Are you flexi furlough ready? 10 issues for employers to consider
It is estimated that the furlough scheme is currently subsidising the wages of approximately 9 million employees. From 1 July 2020, employers can have furloughed employees work part time and still claim under the furlough scheme for the hours not worked. We set out below some of the key issues for employers to consider as the furlough scheme changes.
1. Employers will need to decide whether or not they will continue to furlough employees after July. If so, will they continue to “fully” furlough or “flexi” furlough employees? It would be advisable to start preparing cost forecasts now, particularly for August, September and October when employers will be required to pay under the furlough scheme.
2. Employers should calculate how many employees they need furloughed and check the maximum number of employees that they can claim for after 1 July 2020. This is important because from 1 July 2020 the maximum number of employees an employer can claim for in any claim period cannot be more than the maximum number of employees claimed for in any claim period prior to 30 June 2020. So, for example, if an employer claimed for 15 employees in April, 40 employees in May and 25 employees in June, it cannot claim for more than 40 employees after 1 July 2020.
3. If the employer is operating a practice of rotating furlough and a previously furloughed employee started a new period of furlough before 30 June 2020, the employee will need to be furloughed for three consecutive weeks before they can start flexible furlough. Therefore, for example, if a rotation started on 22 June 2020, the employee must remain on furlough until 12 July 2020 and, therefore, 13 July 2020 is the first day that the employee can be placed on flexible furlough.
4. If employers intend to use flexible furlough from 1 July 2020, they will need to discuss and agree a working pattern with employees and confirm the arrangement in writing. It is safer to do this by way of issuing employees with a new flexible furlough agreement (as opposed to a side letter amending an existing furlough agreement) although our view is that the agreed working arrangements can be set out in writing separately with employees. No minimum furlough period is required from 1 July 2020, and in our experience a number of employers are currently adopting a one week on, one week off arrangement.

Supplied records
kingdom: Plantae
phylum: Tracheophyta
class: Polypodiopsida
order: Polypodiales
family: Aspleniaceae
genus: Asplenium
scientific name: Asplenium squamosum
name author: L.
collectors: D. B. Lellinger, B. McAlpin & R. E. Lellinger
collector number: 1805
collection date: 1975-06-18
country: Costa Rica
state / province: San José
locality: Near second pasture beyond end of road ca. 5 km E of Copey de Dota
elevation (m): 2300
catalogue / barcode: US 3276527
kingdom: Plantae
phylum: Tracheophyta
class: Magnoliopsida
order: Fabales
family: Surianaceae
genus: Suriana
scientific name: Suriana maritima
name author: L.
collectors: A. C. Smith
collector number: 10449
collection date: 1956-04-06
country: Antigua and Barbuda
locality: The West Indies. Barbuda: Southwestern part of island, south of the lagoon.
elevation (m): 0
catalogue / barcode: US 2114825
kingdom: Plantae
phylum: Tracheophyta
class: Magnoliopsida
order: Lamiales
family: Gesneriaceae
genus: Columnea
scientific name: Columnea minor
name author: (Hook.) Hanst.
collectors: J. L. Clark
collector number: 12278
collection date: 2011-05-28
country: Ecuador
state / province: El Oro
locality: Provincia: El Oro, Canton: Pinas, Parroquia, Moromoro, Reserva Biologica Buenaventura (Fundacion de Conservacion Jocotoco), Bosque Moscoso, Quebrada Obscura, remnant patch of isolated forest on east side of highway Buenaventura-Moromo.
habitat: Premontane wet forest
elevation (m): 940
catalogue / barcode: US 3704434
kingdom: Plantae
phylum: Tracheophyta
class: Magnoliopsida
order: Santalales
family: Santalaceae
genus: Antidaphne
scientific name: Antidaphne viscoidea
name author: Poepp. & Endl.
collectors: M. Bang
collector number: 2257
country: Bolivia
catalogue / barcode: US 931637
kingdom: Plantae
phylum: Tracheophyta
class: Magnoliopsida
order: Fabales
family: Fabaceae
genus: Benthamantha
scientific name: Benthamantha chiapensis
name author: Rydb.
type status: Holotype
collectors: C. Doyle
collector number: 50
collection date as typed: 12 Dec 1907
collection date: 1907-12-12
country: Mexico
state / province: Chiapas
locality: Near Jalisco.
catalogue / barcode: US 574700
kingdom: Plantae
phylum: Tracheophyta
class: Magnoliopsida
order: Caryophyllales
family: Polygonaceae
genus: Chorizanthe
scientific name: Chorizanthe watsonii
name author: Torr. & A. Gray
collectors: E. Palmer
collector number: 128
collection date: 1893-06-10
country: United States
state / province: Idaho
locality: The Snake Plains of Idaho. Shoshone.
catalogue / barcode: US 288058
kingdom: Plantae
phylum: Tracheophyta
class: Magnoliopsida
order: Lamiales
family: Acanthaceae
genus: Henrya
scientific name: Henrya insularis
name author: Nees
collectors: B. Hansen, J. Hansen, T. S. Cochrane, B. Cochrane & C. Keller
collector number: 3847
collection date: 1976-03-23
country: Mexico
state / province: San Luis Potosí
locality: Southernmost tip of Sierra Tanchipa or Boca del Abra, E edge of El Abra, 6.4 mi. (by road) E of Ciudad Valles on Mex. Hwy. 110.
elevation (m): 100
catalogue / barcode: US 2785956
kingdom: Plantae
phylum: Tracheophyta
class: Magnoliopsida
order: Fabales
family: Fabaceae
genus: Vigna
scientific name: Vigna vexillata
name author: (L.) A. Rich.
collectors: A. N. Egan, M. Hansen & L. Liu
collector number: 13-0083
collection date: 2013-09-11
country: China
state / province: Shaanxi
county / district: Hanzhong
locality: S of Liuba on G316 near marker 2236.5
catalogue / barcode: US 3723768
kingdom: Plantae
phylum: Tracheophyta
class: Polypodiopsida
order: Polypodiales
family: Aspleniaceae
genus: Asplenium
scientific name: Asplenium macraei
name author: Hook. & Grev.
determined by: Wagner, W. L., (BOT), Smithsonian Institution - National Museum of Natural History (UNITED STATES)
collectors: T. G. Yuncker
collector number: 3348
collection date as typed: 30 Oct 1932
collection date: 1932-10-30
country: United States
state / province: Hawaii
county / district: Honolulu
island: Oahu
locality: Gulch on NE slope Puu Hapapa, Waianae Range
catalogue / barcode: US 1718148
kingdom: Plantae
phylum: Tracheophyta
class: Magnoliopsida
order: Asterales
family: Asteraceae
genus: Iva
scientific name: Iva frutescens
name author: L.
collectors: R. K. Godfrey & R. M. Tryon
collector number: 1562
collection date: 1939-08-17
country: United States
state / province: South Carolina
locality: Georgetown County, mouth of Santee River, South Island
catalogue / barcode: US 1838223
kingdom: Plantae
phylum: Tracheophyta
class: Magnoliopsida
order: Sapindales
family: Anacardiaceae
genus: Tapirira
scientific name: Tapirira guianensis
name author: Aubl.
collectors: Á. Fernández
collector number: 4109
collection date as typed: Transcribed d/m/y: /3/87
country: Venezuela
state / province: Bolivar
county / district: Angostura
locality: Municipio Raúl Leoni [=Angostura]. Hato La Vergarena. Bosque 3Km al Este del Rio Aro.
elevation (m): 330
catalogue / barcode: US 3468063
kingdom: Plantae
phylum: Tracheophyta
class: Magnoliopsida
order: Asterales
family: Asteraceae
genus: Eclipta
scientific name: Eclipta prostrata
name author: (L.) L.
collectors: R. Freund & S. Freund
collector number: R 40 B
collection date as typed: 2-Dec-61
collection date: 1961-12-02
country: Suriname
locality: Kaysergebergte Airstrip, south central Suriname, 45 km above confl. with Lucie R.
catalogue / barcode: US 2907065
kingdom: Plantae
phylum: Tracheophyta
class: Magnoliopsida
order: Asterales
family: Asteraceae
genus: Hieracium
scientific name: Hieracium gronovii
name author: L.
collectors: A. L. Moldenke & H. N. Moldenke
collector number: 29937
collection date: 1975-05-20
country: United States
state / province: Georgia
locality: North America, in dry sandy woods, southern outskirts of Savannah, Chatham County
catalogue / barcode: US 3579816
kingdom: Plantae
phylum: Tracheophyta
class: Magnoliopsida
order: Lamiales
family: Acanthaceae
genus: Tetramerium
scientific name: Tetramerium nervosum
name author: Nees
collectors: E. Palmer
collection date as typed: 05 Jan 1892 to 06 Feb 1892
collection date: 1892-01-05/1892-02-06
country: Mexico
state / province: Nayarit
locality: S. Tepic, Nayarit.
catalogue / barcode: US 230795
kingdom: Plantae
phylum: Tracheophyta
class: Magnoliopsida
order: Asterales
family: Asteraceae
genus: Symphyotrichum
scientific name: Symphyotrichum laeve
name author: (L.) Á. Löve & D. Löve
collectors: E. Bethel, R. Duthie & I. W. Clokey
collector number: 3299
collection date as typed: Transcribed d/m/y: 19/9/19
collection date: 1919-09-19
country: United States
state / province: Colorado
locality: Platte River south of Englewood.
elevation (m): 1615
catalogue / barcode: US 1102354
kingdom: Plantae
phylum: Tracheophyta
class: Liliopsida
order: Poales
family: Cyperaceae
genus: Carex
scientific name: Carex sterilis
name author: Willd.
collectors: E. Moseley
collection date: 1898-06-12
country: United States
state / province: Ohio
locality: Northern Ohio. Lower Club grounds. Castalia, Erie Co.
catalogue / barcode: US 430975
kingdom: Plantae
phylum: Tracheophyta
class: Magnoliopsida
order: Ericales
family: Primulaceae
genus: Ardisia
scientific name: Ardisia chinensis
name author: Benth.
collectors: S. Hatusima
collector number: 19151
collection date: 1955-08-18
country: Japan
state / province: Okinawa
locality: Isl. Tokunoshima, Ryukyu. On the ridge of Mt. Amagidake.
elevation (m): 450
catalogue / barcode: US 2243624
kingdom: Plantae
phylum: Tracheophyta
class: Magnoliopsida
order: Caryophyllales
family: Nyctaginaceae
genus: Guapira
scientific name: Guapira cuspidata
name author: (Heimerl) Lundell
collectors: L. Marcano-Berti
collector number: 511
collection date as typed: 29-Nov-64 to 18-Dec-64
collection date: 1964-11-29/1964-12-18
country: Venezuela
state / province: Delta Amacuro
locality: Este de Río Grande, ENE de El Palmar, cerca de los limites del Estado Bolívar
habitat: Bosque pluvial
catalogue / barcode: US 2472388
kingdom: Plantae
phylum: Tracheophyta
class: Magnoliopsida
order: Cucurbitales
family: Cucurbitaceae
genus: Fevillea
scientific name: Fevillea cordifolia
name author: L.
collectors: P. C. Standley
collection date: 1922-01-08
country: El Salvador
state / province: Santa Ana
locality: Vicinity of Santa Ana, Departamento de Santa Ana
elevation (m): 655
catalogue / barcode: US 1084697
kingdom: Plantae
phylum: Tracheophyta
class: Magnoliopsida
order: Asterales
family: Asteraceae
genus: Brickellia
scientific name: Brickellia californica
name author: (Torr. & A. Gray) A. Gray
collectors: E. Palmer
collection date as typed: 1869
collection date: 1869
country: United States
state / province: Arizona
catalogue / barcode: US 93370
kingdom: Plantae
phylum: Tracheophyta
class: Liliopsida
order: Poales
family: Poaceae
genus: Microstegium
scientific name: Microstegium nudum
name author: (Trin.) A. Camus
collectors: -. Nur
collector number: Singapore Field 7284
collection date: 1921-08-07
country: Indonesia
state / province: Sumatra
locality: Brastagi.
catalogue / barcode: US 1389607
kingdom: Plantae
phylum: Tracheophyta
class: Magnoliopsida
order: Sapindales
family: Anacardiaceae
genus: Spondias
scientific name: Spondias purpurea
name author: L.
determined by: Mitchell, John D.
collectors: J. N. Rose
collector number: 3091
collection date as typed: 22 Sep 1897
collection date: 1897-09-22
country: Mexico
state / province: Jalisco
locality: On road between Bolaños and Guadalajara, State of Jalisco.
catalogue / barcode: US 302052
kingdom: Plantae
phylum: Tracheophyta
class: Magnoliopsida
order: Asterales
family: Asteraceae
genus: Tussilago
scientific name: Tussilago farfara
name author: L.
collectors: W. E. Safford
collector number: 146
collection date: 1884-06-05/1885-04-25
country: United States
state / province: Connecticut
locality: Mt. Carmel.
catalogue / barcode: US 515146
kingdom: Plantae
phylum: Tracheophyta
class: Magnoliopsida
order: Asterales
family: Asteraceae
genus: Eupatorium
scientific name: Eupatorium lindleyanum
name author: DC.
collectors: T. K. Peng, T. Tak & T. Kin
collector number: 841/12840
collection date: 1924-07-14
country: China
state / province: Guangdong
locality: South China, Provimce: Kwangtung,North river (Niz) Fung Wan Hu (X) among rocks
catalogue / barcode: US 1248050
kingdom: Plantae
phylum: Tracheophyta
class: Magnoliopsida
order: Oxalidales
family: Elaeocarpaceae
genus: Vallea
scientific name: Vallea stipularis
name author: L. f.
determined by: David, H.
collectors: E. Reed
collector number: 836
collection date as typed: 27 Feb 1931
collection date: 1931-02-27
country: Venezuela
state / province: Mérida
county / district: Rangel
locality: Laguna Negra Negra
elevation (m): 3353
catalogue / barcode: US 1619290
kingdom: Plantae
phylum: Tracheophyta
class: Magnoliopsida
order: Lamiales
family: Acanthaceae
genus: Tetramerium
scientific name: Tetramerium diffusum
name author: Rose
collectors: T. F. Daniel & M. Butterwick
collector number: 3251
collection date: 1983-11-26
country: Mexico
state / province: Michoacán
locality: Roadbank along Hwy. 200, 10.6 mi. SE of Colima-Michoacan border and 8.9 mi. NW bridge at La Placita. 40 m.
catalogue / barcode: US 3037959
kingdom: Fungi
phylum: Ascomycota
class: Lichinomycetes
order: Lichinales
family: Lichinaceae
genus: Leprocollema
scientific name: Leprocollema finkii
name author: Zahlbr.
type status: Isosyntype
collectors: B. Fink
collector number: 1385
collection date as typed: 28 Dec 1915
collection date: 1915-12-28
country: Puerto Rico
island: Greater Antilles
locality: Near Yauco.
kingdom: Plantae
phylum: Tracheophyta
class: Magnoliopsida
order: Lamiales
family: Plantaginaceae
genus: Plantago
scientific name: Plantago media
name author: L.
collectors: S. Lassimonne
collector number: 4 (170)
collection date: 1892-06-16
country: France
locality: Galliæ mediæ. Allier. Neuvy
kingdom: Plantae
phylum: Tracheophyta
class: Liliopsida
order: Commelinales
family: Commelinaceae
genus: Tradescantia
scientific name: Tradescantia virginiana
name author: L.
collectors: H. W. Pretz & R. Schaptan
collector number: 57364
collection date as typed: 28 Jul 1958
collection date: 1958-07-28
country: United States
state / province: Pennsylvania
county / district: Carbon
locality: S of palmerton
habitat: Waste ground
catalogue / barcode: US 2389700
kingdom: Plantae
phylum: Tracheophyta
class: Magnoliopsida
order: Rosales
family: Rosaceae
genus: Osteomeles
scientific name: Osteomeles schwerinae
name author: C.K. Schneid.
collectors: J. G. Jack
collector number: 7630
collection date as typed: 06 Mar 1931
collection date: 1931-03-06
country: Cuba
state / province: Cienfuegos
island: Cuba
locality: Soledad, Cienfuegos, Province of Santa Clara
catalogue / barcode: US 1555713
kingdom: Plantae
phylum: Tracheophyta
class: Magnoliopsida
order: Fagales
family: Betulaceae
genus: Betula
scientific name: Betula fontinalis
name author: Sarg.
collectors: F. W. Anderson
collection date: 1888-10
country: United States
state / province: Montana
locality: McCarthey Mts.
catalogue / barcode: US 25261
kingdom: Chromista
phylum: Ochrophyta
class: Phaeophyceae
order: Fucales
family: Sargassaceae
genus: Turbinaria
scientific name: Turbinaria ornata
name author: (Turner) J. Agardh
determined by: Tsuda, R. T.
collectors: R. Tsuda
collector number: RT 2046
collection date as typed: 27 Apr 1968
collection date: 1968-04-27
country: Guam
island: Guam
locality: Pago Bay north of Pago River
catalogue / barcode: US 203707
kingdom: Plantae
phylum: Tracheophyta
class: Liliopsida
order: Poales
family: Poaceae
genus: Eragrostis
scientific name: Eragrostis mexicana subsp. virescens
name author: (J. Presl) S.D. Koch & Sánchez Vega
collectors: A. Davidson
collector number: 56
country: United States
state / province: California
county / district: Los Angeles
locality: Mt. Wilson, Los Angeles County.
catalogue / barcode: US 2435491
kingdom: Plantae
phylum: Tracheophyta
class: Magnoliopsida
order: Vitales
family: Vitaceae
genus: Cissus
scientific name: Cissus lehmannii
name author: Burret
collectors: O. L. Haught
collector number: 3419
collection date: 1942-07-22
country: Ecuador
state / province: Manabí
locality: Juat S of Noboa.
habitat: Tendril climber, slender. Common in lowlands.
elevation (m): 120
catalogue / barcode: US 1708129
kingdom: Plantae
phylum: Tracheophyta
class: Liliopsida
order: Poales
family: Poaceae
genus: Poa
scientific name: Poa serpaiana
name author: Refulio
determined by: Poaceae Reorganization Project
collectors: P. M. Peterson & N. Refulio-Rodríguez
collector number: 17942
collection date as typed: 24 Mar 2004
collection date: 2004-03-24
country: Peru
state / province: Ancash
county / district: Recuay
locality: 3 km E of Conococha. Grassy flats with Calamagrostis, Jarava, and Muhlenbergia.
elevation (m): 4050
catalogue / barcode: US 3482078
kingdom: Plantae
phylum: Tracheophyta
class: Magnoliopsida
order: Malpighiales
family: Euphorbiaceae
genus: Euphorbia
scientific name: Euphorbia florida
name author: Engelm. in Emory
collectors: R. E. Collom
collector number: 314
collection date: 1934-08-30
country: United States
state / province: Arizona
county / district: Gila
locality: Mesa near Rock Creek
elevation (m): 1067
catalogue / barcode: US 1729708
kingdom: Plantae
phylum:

Problem A
In the flexi furlough article, from what date can employers have furloughed employees work part time and still claim for the hours not worked?
Problem B
Write out the part of the flexi furlough article starting with "1. Employers will" and going on through "the furlough scheme.".
Problem C
Using the flexi furlough article, say whether each statement agrees with it, answering yes or no and quoting the words that decide it. (i) An employer that claimed for 15 employees in April, 40 in May and 25 in June can claim for more than 40 employees after 1 July 2020. (ii) A minimum furlough period is required from 1 July 2020. (iii) The furlough scheme is estimated to be subsidizing the wages of about 9 million employees.
Nothing in the entries matters here.

Your response A
From 1 July 2020.

Your response B
1. Employers will need to decide whether or not they will continue to furlough employees after July. If so, will they continue to “fully” furlough or “flexi” furlough employees? It would be advisable to start preparing cost forecasts now, particularly for August, September and October when employers will be required to pay under the furlough scheme.

Your response C
(i) No: "it cannot claim for more than 40 employees after 1 July 2020"
(ii) No: "No minimum furlough period is required from 1 July 2020"
(iii) Yes: "the furlough scheme is currently subsidising the wages of approximately 9 million employees"